I’m not going to sugar coat it – it sucked hardcore, and there were plenty of times where I questioned the point of recovering in the first place. I mean, of course it was great to have more energy and be rid of all the obsessions, but I just couldn’t stop beating myself up over the fact that I felt so far behind everyone else my age. Sure, I graduated college, had a job, owned my own place, and went about the daily motions, but there was still something missing. My social life was non-existent and, more often than not, it basically felt like I was just trying to get through the day. There were plenty of times where I’d be sitting at home in the evening, just waiting for a decent hour to strike so that I could finally go to sleep and put an end to the day… only to wake up and repeat the entire process again, and again, and again…
And the most frustrating part of all? I wasn’t doing anything about it.
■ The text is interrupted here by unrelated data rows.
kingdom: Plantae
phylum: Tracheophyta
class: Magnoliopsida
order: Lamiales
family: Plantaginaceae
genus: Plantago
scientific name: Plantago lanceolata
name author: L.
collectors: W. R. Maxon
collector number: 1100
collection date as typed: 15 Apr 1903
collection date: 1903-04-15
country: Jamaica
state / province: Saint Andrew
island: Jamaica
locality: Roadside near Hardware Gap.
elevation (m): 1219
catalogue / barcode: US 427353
There was nothing stopping me from going out there and “living,” as they say, but it was almost like… I didn’t know how? Or I just wasn’t interested? Like I’d resigned myself to the way things were, even though the way things were wasn’t exactly how I wanted them to be. It was kind of a low-point for me.
Where am I going with all this? To be honest, I have no idea… I’m used to being able to give answers and offer advice, but I’m afraid I don’t quite have any when it comes to my current predicament – I’m still trying to figure it all out myself. Granted, things are a lot better than they used to be, but I can’t help but feel like I’m floating around in some kind of strange limbo. Yes, I have some things to look forward to, but they’ll take time, and the waiting game is driving me in.sane. I already feel like I wasted so much time, so the thought of wasting more is just… ugh.
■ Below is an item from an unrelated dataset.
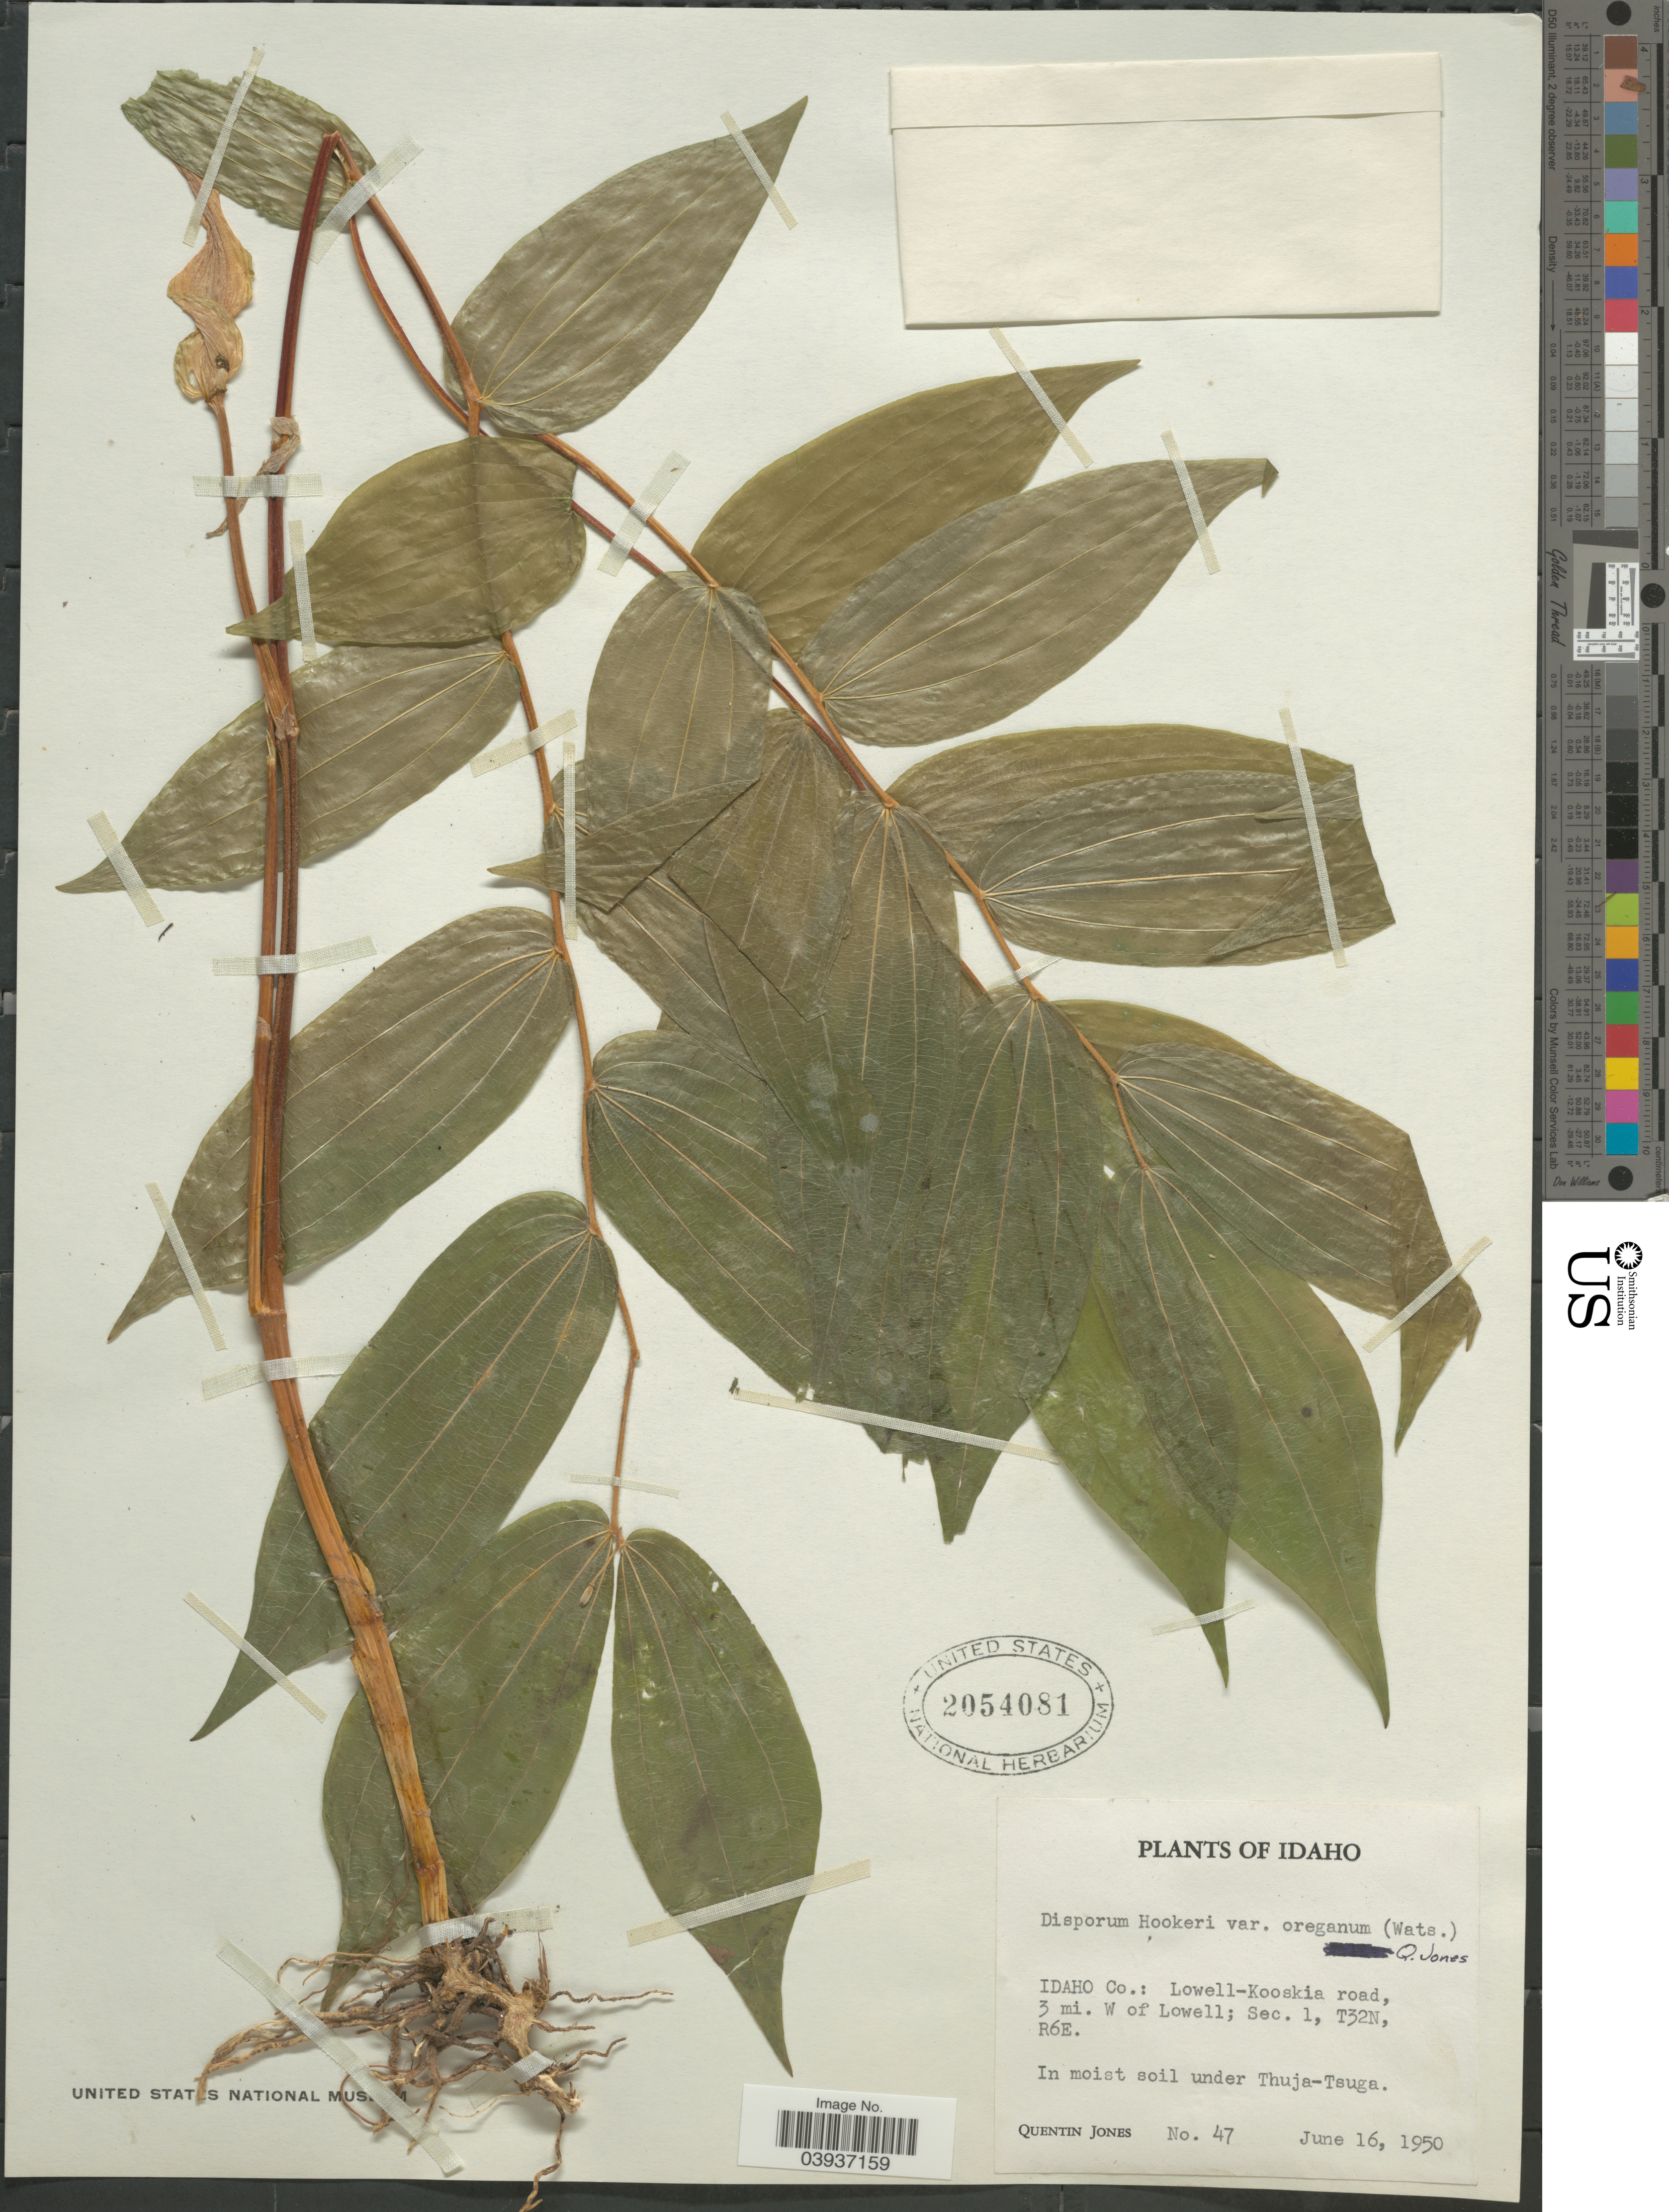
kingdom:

But I’m trying my best to stay positive, and if I’m being completely honest, that’s usually not all that hard… This is something I want to go into a little more detail about in a future post, but I really do see everything I’ve been through as a blessing in disguise. Sure, it was no walk in the park, but it taught me so much, and I really feel like I’ve come out of it a better and stronger person. Now if only I can keep trusting the rest of the process…
. – . – . – .
Can anyone relate?
Have you ever gone through a period of “limbo” where you felt like you were just waiting for something to happen? Any advice on how to handle it? I’m not quite sure if I should be doing something more proactive or just be… ugh… patient.